What does the 2026 executive order on psychedelic medicine actually do?

The order directs the FDA to fast-track review of psychedelic drugs with Breakthrough Therapy designation, creates Right to Try pathways for patient access to ibogaine and other psychedelics, allocates at least $50 million through ARPA-H to state programs, establishes data-sharing agreements between HHS, the FDA, and the VA, and initiates rescheduling review for Schedule I substances that complete Phase 3 trials. It does not change ibogaine's current legal status directly but creates mechanisms that could lead to approval and rescheduling.

Does the executive order make ibogaine legal in the United States?

Not immediately. Ibogaine remains a Schedule I controlled substance. The order creates regulatory pathways — Right to Try access, fast-track FDA review, and rescheduling procedures — that could change this over time. In Brazil, where Nekawa operates, ibogaine is already medically regulated, officially recognized by ANVISA, and prescribable by licensed physicians in clinical hospital settings.

Why is Indigenous representation important in ibogaine policy?

Ibogaine comes from the root bark of Tabernanthe iboga, a plant the Bwiti religion of Central Africa has used as a sacrament for centuries. The knowledge that this plant could change lives originated with Indigenous practitioners, not clinical researchers. Developing ibogaine into a pharmaceutical product without acknowledging, consulting, or compensating these communities follows a documented historical pattern of extracting Indigenous knowledge for commercial gain — with nothing returned.

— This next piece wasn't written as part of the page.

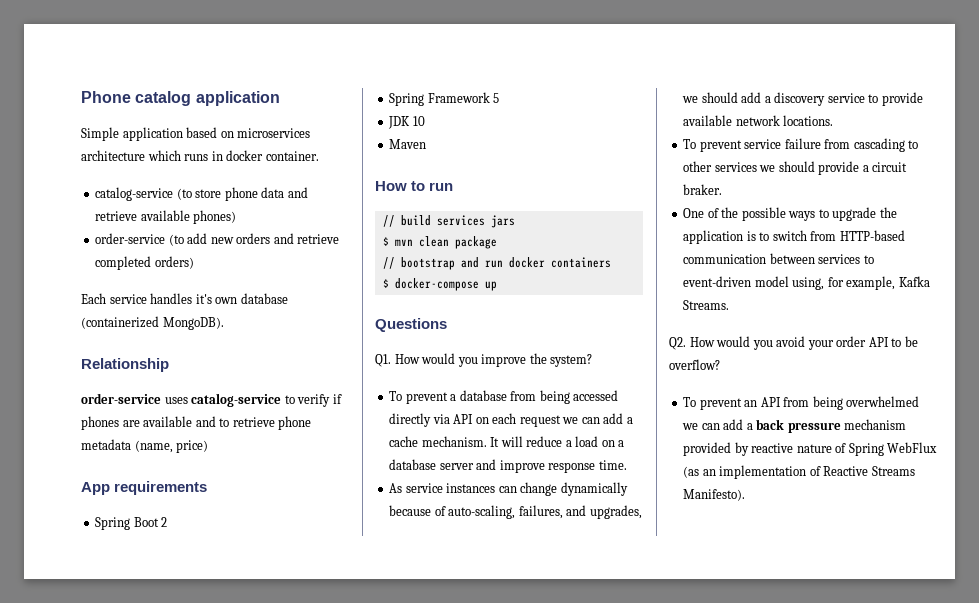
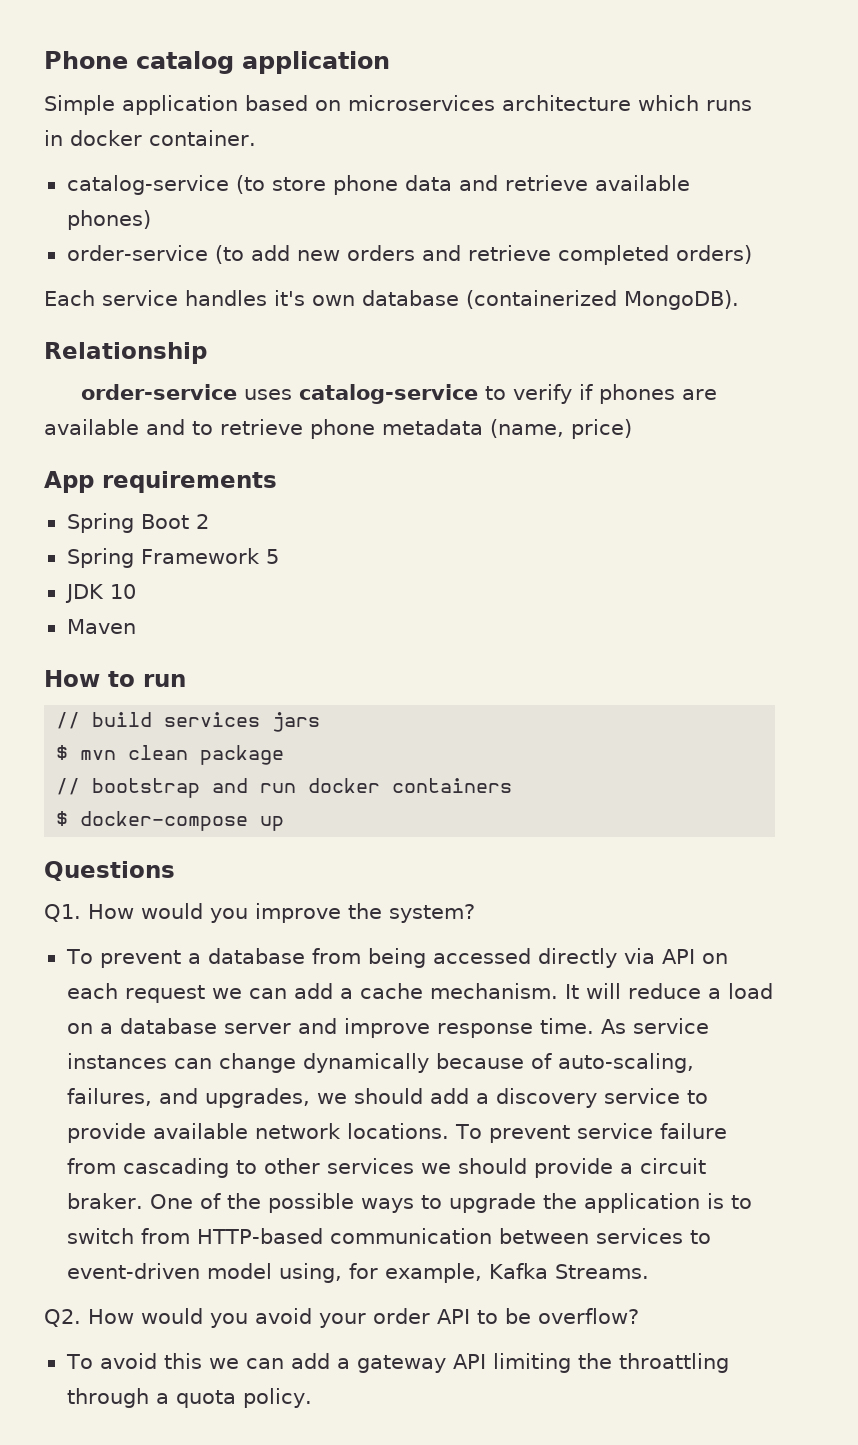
(627, 465) // -> (594, 1026) none
(834, 120) // -> (449, 1131) none
(723, 189) // -> (143, 1201) none
[699,396,920,410] [682,419,907,433] [683,442,938,456] [683,465,915,479] [683,489,746,501] prevent an API from being overwhelmed we can add a back pressure mechanism provided by reactive nature of Spring WebFlux (as an implementation of Reactive Streams Manifesto). -> [99,1353,729,1373] [66,1388,312,1408] avoid this we can add a gateway API limiting the throattling through a quota policy.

Can ibogaine cure addiction on its own?

No. Ibogaine interrupts addiction — it can eliminate withdrawal symptoms within hours, dramatically reduce cravings, and open a 2-to-12-week window of elevated neuroplasticity. But lasting recovery depends on what happens after treatment: structured integration, education, new daily practices, community support, and the deliberate rebuilding of purpose and identity. This is why Nekawa's program includes 10 days of preparation and 15 days of post-treatment integration — not just the treatment itself.

What is Nekawa's position on the executive order?

We support expanded access to ibogaine and recognize the order's significance in acknowledging psychedelic medicine's therapeutic potential. Our concern is with what was left out: no Indigenous representation, no benefit-sharing mechanisms, no integration standards, and no investment in new post-treatment care models. The order opens a door. The question is who builds the room behind it — and whether the people who carried this medicine for centuries are invited inside.